Material shown
━━━━━━━━━━━━━━━━

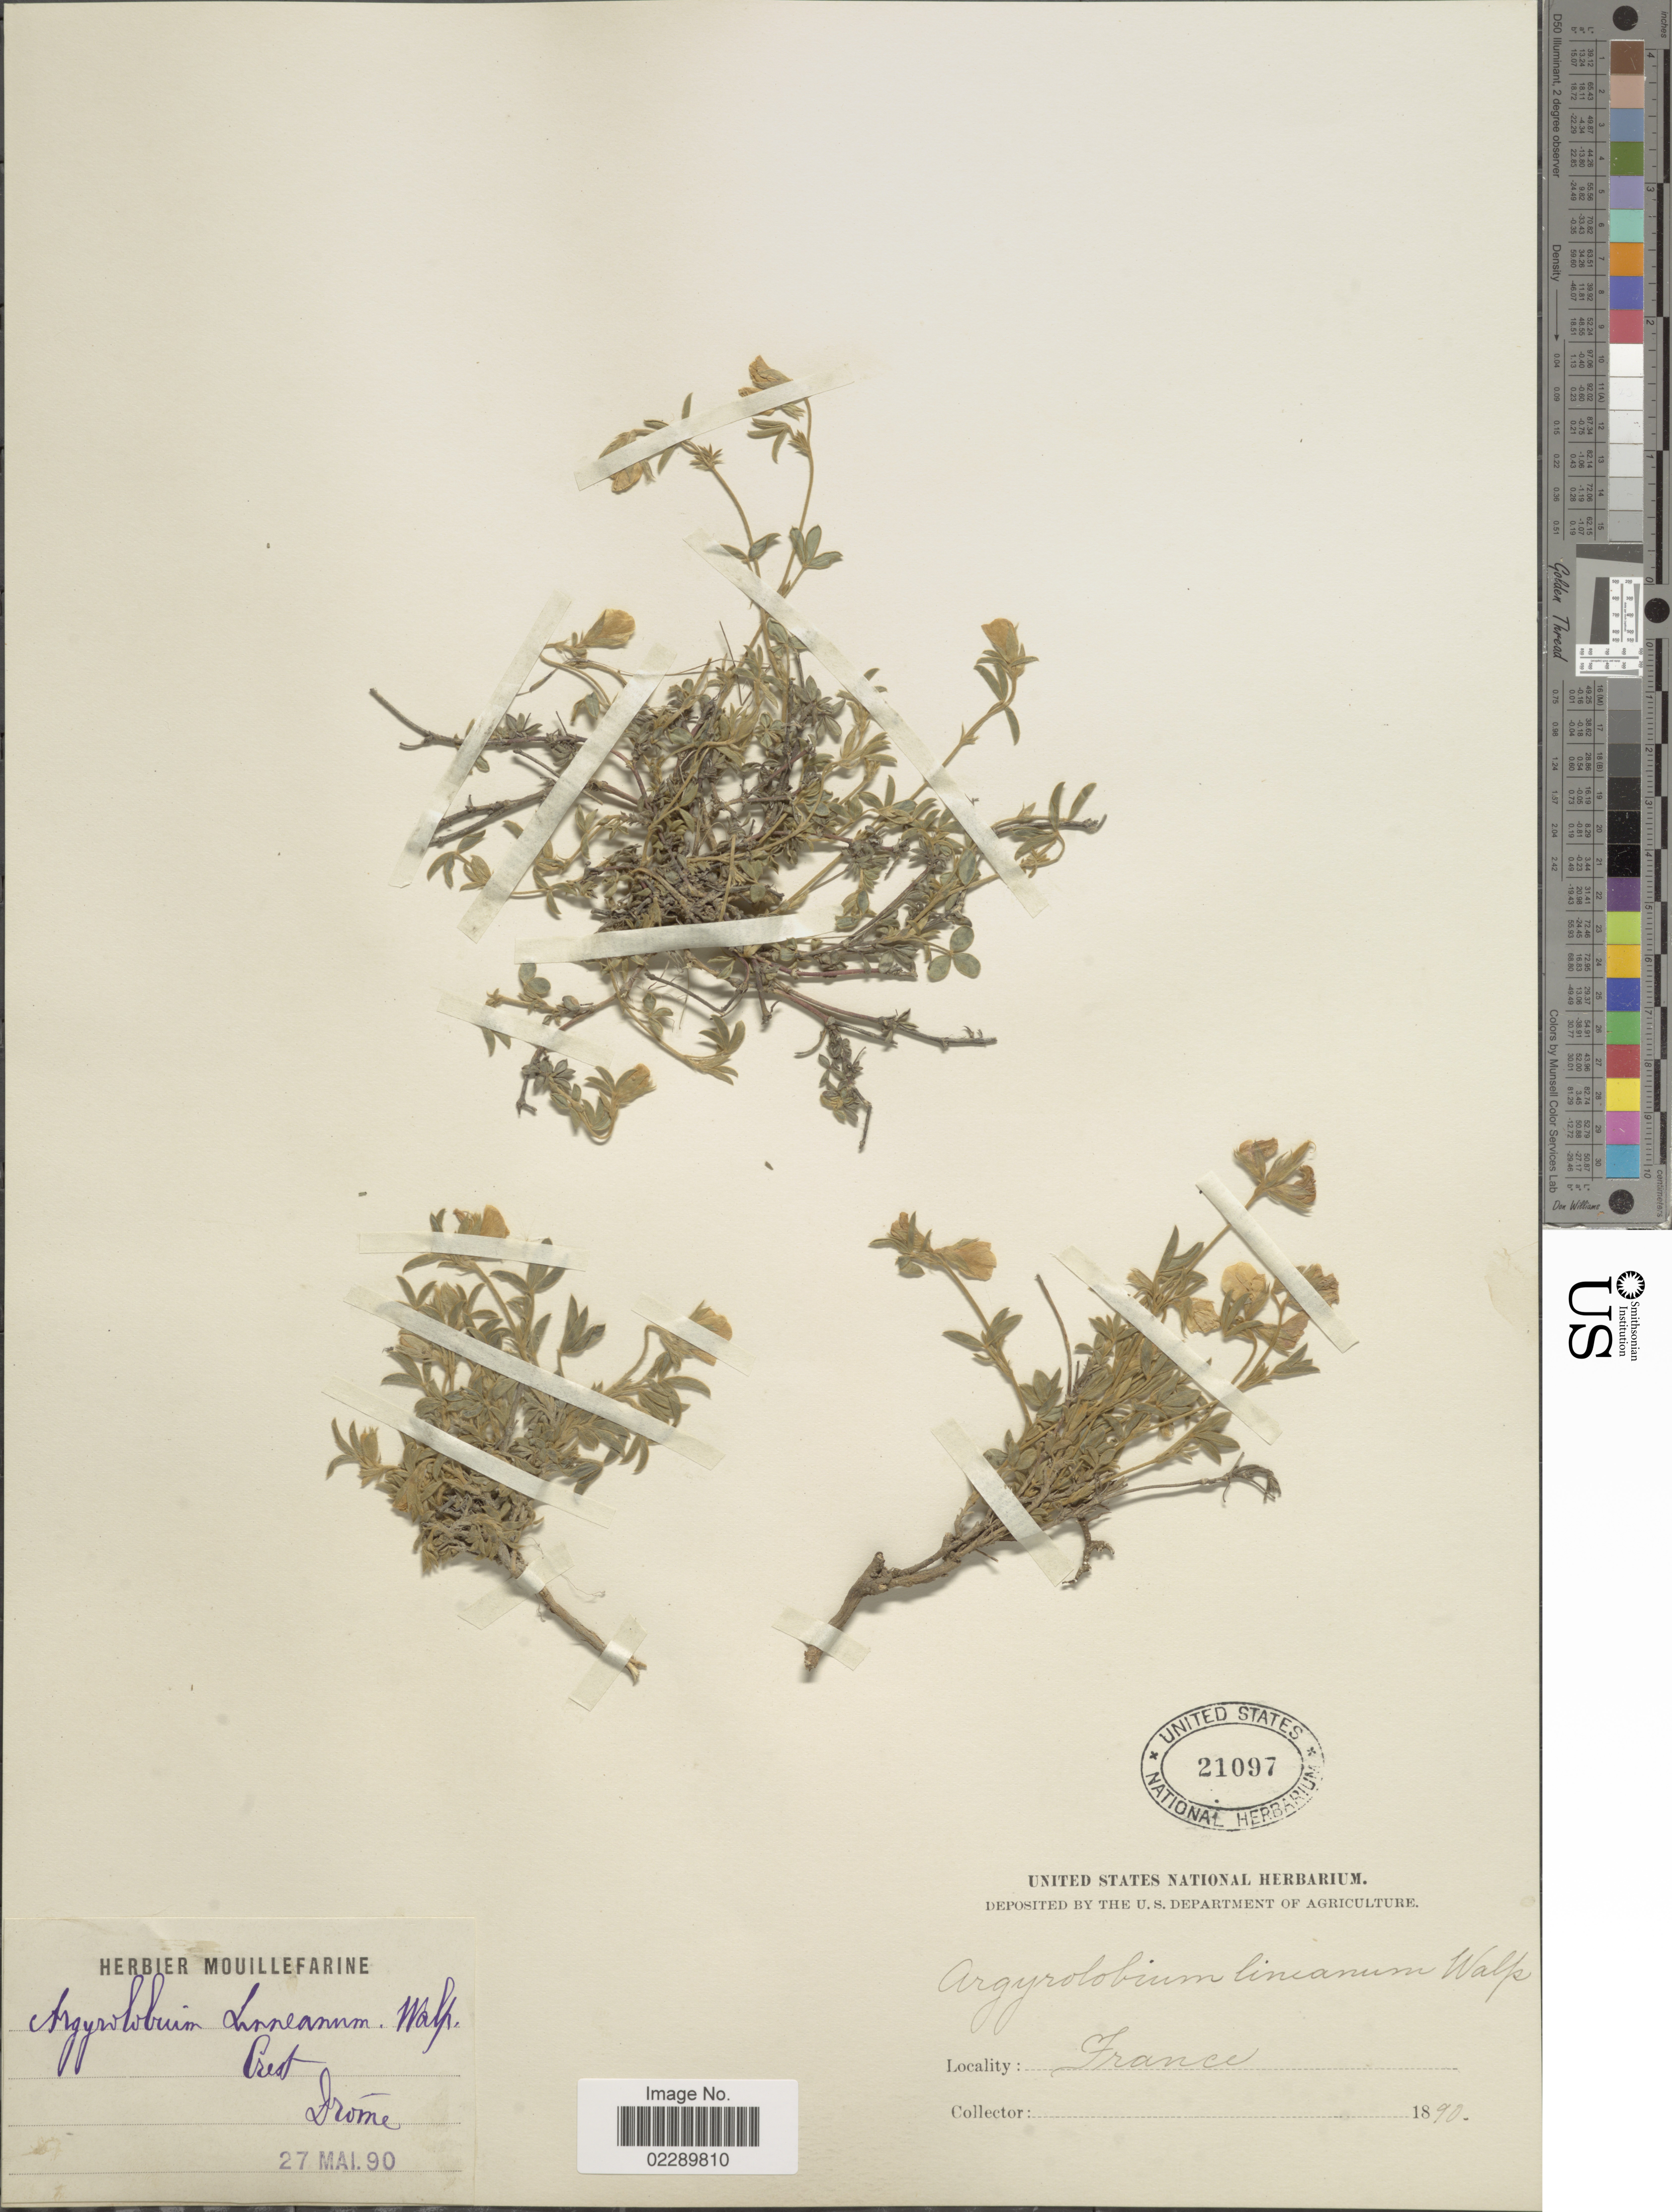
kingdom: Plantae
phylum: Tracheophyta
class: Magnoliopsida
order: Fabales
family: Fabaceae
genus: Argyrolobium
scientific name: Argyrolobium linnaeanum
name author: Walp.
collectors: ex herb. Mouillefarine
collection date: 1890-05-27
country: France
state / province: Auvergne-Rhône-Alpes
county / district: Drôme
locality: Crest. Dróme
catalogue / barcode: US 21097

━━━━━━━━━━━━━━━━

What to do
Could you quote all of the material above verbatim, leaving out the picture?

Exercise result
kingdom: Plantae
phylum: Tracheophyta
class: Magnoliopsida
order: Fabales
family: Fabaceae
genus: Argyrolobium
scientific name: Argyrolobium linnaeanum
name author: Walp.
collectors: ex herb. Mouillefarine
collection date: 1890-05-27
country: France
state / province: Auvergne-Rhône-Alpes
county / district: Drôme
locality: Crest. Dróme
catalogue / barcode: US 21097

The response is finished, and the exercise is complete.